Looking ahead to January and the coming weeks, we remain constructively optimistic about the markets. Following the positive start to the year, the seasonal rhythm is among the factors supporting the markets. The European industrial sector appears particularly promising, potentially benefiting from increased investment in the mining sector as well as investments in network infrastructure, automation, and robotics. Relatively speaking, the sector has recently demonstrated significant technological strength.
Overall, Europe stands out from a technical perspective: The leading European markets have recently reached new highs and sustainably surpassed previous levels. Gold and emerging markets remain attractive potential portfolio additions. In the bond market, the focus is on short- to medium-term maturities. The future development of the US dollar is difficult to predict. Currently, a sideways movement appears to be the most likely scenario.
Opportunities that we see:
European and Scandinavian industrial stocks: The European industrial sector could benefit from increased investment in areas such as mining, automation, power grid infrastructure, and robotics. Several Scandinavian regions with a strong industrial focus have recently shown improved relative strength.
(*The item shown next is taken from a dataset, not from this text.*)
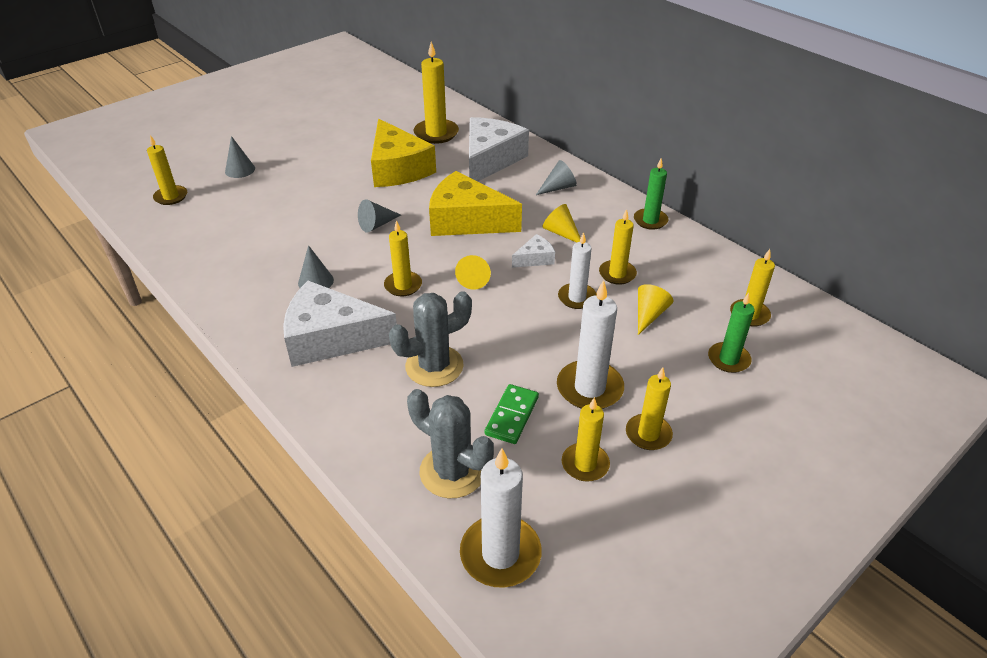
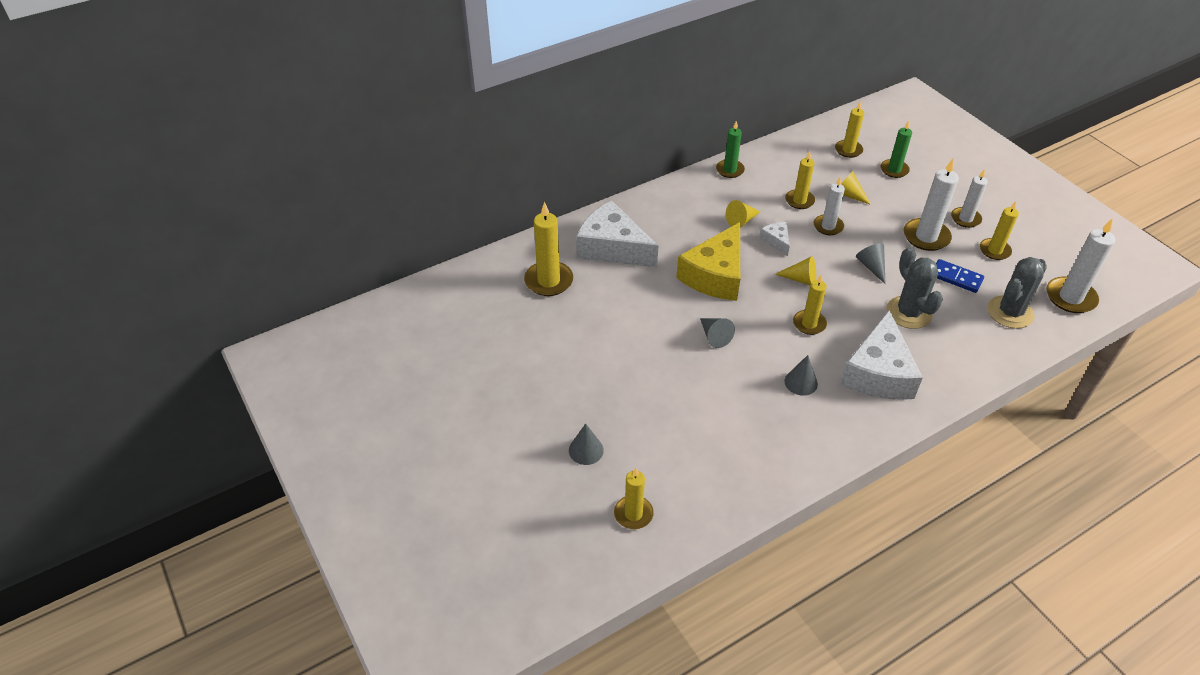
camera: 80 degrees left, 5 degrees up
(397, 168) = (614, 315): yellow cheese -> none
(511, 416) = (956, 278): green domino -> blue domino
(558, 187) = (671, 211): grey cone -> grey cone (871, 266)
(648, 434) = (965, 219): yellow candle -> white candle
Potential positive economic development: An economic recovery appears quite realistic for the current year. Leading indicators are improving in most OECD countries (excluding China), suggesting a stabilizing economy. • Selected emerging markets: Emerging markets (including China) can still be considered promising. A weaker US dollar in the medium term, further US interest rate cuts, and additional monetary easing could open up further opportunities for emerging markets.
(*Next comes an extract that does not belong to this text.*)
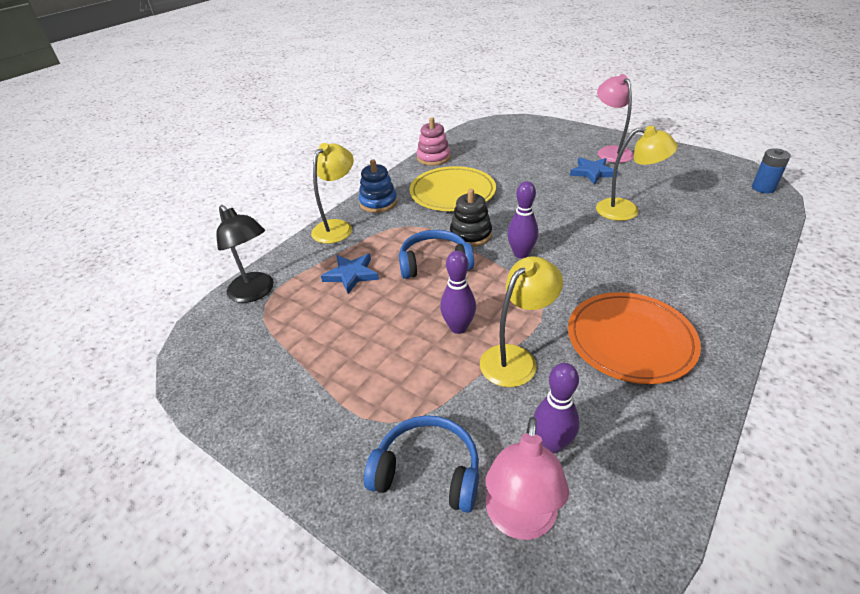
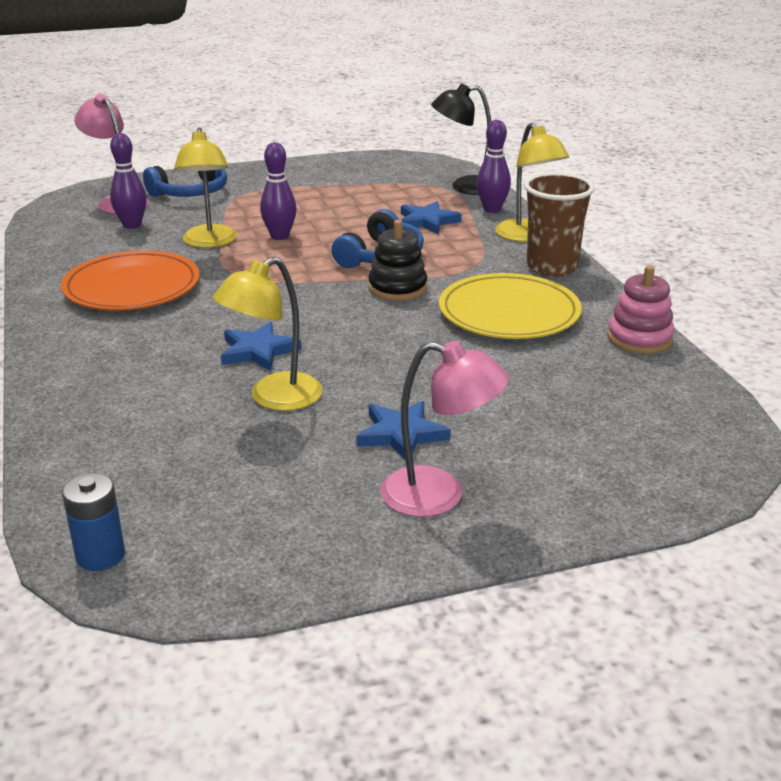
camera: 125 degrees right, 10 degrees down
(378, 203) = (551, 267): blue stacking toy -> brown cup
(521, 254) = (319, 297): purple bowling pin -> purple bowling pin (492, 209)
(603, 238) = (258, 351): none -> blue star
Construction and real estate stocks: Earnings growth for companies in the construction infrastructure sector, especially those involved with cement, is expected to remain solid in 2026. Even a minor upswing in the real estate market, which is currently more or less at a standstill, is conceivable. This could benefit, among others, real estate companies with commercial/residential exposure and US homebuilder stocks.
Precious metals as a portfolio component: The low positioning of global investors in precious metals suggests further potential. Silver is also selectively in focus – due to structural supply deficits and high demand from the renewable energy sector – as are mining stocks. A risk for gold would primarily arise from a significant easing of geopolitical tensions and a full return of sanctioned countries to international financial markets.
Risks that we are monitoring:
Interest rate situation in Japan: Rising interest rates in Japan could significantly strain the national budget and lead to uncertainty and disruption. A change in interest rate dynamics could lead to a stronger yen over the course of the year. A potential end to the carry trade due to further interest rate hikes and a strengthening yen could trigger sell-offs of technology and other risk stocks, straining global liquidity.
Weaker labor markets: The labor market in the US, as well as in other major economies, could weaken significantly in 2026 and 2027. Increasing automation and the use of AI could lead to more layoffs and a significant overall reduction in jobs, particularly among highly skilled workers and in certain sectors such as insurance, consulting, and the film industry. This poses risks to consumption, social stability, and the economy.
Capital demands of the economy and liquidity risks from IPOs: Massive investments in the US technology sector continue to create an immense demand for capital, which drains liquidity from the markets. This development could be exacerbated by the upcoming IPOs of companies like OpenAI and Anthropic, further draining liquidity from the market and leading to a more challenging period for the stock market from the second half of the year onward.
Insurance sector: Falling interest rates and weaker premium renewal rounds could create a difficult environment for insurers this year, particularly for primary insurers and reinsurers.
Geopolitical tensions: Further geopolitical disruptions cannot be ruled out over the course of the year. For example, a US intervention in Cuba is considered likely, the conflict over Greenland persists, and the situation in Taiwan cannot be considered resolved.